To-do item: Restrict the output to the lines below starting at the one that contains "кожному кроці знаходив" and ending at the one that contains "взагалі читає багато жін", and restate them word for word, both ends included.

----------

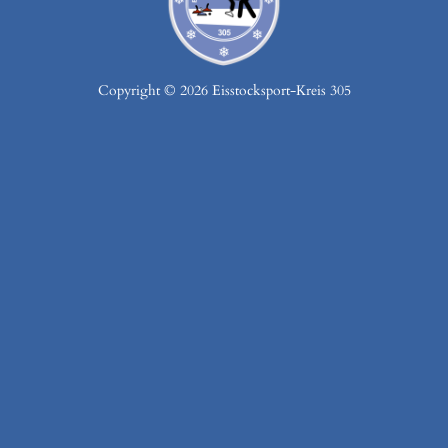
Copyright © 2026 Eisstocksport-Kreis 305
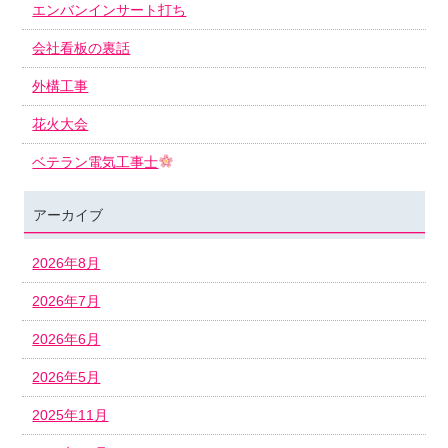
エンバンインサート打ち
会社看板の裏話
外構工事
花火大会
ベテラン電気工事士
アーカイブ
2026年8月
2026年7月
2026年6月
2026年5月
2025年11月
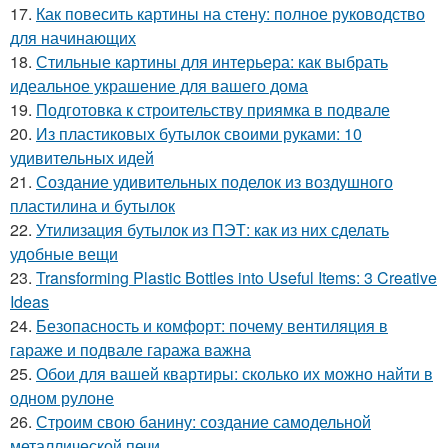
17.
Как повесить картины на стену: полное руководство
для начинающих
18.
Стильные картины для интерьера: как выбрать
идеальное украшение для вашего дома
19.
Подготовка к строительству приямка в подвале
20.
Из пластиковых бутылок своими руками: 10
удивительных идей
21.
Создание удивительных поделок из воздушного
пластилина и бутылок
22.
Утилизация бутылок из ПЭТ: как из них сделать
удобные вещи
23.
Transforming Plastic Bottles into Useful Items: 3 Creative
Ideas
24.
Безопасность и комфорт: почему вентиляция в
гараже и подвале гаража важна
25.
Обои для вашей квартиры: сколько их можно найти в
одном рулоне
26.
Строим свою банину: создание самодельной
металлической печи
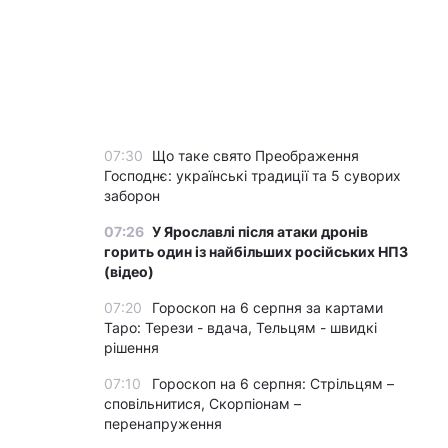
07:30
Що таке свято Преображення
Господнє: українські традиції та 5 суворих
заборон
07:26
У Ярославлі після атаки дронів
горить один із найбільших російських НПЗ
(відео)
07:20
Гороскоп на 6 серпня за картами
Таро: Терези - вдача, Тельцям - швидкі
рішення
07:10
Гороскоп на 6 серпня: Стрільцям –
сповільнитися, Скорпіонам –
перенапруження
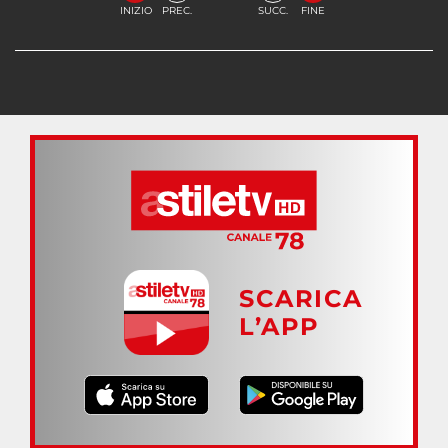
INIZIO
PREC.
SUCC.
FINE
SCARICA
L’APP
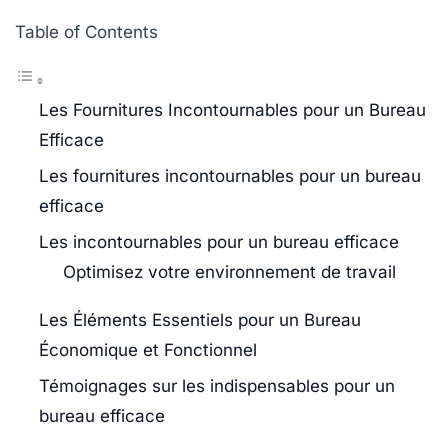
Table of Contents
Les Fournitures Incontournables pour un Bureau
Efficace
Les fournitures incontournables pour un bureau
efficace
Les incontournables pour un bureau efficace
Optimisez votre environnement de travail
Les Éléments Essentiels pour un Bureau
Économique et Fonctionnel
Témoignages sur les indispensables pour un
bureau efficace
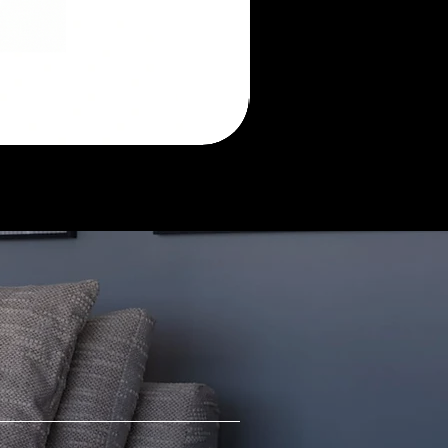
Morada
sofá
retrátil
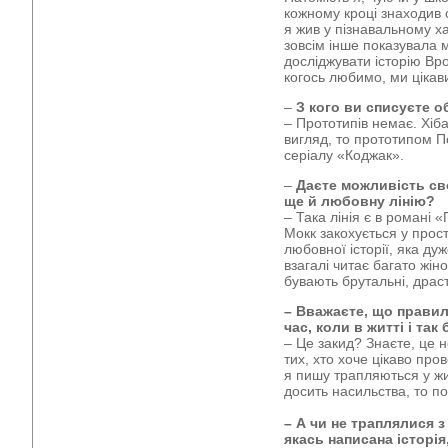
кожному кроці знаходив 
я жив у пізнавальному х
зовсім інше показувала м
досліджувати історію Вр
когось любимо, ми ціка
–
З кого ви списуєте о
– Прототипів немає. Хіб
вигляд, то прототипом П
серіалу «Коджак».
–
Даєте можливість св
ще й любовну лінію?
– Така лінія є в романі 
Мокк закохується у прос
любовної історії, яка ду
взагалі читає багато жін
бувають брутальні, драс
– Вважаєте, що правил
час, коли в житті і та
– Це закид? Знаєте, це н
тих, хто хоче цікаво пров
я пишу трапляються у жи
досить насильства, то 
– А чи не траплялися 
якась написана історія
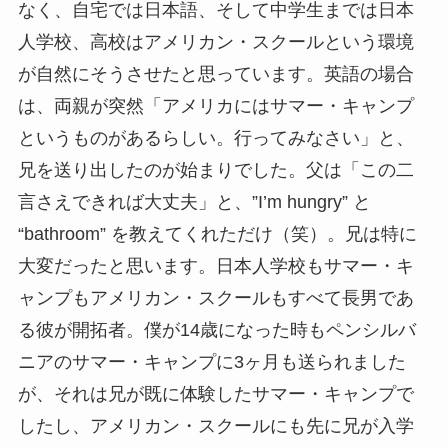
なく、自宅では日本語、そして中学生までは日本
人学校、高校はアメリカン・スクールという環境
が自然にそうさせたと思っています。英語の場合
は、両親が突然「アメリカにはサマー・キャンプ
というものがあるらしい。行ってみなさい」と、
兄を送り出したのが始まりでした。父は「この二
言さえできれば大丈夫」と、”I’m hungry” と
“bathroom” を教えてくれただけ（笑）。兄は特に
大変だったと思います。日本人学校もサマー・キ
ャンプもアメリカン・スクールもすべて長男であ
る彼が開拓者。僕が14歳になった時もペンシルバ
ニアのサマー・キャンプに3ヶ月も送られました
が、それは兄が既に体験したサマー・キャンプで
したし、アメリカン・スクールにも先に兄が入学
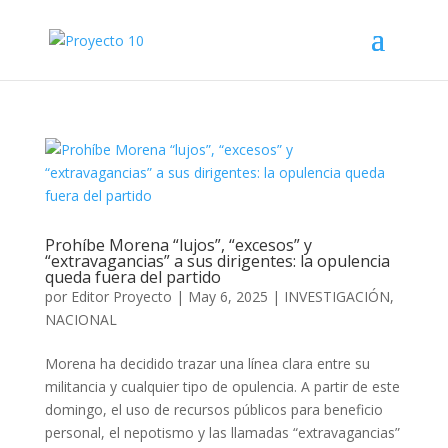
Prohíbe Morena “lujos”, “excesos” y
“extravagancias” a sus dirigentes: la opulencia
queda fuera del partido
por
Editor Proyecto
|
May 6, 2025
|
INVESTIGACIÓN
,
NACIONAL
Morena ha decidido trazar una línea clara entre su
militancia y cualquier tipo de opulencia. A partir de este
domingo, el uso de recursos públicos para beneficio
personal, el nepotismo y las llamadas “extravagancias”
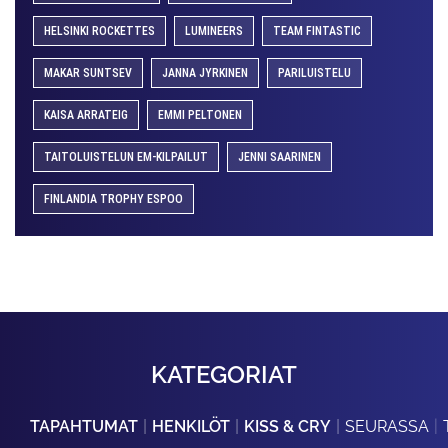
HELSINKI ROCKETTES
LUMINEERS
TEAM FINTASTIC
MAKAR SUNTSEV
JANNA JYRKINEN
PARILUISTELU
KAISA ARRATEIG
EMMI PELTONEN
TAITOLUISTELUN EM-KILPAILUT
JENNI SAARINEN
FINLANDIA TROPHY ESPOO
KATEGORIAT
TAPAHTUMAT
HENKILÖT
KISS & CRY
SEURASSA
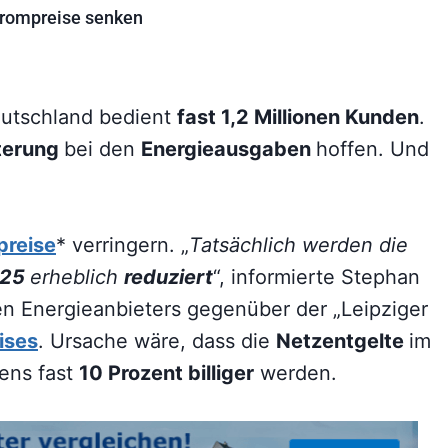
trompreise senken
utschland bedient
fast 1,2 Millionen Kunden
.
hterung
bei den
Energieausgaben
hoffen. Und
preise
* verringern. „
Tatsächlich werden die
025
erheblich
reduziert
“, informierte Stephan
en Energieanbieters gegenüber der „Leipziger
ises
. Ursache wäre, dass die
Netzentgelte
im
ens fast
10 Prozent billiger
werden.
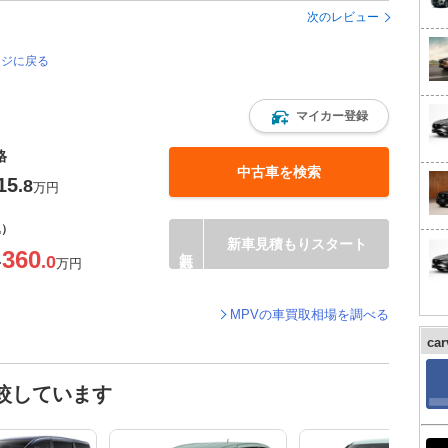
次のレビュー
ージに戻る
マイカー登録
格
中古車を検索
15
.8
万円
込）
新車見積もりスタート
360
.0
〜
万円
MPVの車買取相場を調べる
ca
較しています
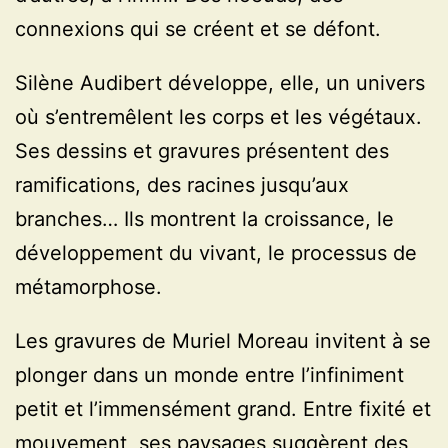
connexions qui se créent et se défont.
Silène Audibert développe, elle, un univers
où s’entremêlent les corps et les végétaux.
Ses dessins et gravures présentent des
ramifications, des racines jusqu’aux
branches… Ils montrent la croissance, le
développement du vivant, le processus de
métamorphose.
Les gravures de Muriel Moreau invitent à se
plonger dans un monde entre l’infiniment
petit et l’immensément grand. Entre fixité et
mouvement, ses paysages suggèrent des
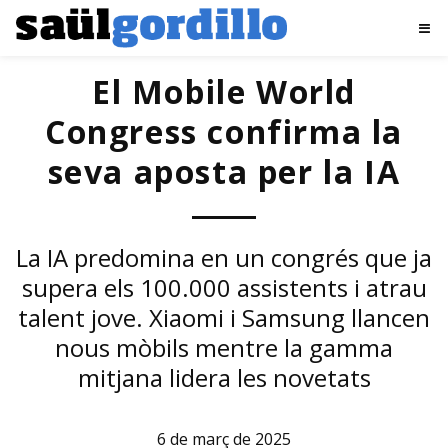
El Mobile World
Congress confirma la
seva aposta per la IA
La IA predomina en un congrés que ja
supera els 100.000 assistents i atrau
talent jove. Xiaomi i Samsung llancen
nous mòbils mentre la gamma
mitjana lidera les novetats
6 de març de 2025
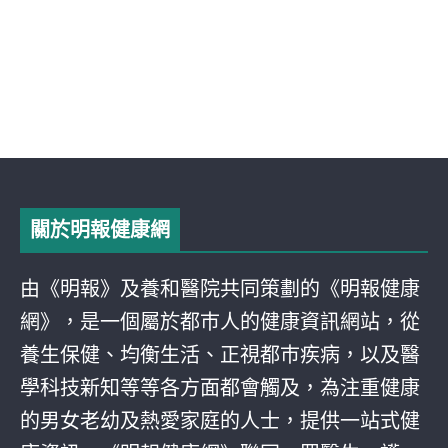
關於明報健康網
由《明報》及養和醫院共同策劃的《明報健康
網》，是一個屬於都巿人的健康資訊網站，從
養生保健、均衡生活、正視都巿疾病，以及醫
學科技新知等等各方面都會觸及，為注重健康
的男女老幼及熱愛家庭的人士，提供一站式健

----------

Response area:
кожному кроці знаходив 
я жив у пізнавальному х
зовсім інше показувала м
досліджувати історію Вр
когось любимо, ми ціка
–
З кого ви списуєте о
– Прототипів немає. Хіб
вигляд, то прототипом П
серіалу «Коджак».
–
Даєте можливість св
ще й любовну лінію?
– Така лінія є в романі 
Мокк закохується у прос
любовної історії, яка ду
взагалі читає багато жін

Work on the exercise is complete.